How can a company’s credit report affect the business?
Mistakes on your credit reports can make it harder to qualify for credit, or result in higher interest rates. They can also make it harder or more expensive to get insurance. And for businesses, in particular, they can derail important business deals.
Can a mistake on your credit report cost you money?
Incorrect information on credit reports can be costly when they result in higher interest rates, insurance rates, or loan denials. Since it’s hard to know whether a mistake you find on your credit report will cost you money, your best bet is to review your reports and correct them as soon as possible.
How much does a business credit report cost?

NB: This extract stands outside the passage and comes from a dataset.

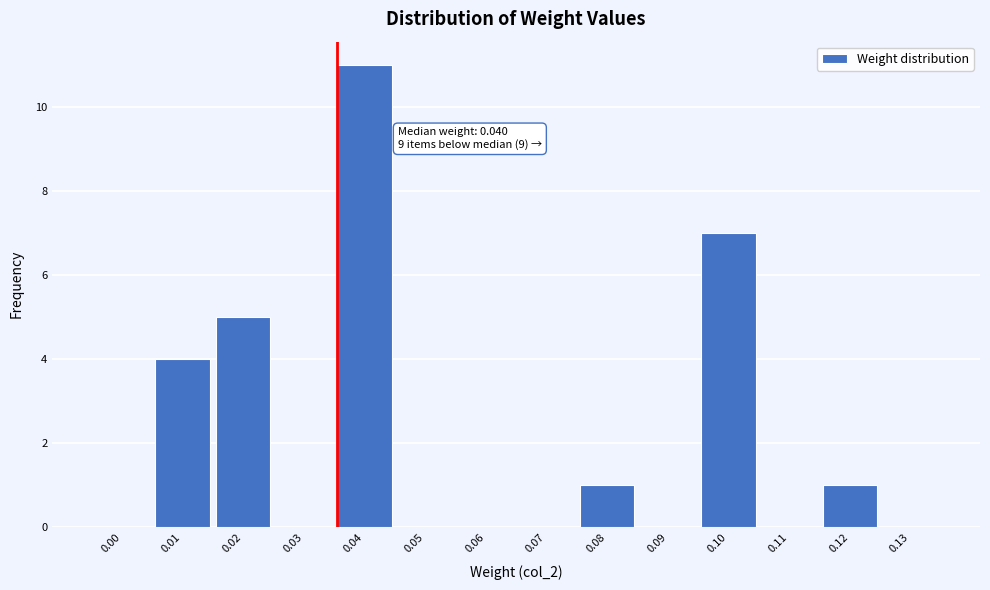

Reading left to right, extract all data points from this chart.

0.00=0	0.01=4	0.02=5	0.03=0	0.04=11	0.05=0	0.06=0	0.07=0	0.08=1	0.09=0	0.10=7	0.11=0	0.12=1	0.13=0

Business credit reports are more expensive than consumer credit reports, and unlike personal credit reports, federal law doesn’t require credit bureaus to offer free copies. Each of the major credit bureaus offers different pricing to check your credit report, or the credit report of your customers, suppliers or other businesses. Learn more about ordering business credit reports here.
*Based upon the aggregate percentage of Nav customers with positive score changes, nearly 70% of customers continue to see positive business credit score changes across business credit bureaus by keeping their Nav tradeline at least a year.
This article was originally written on August 6, 2014 and updated on February 20, 2024.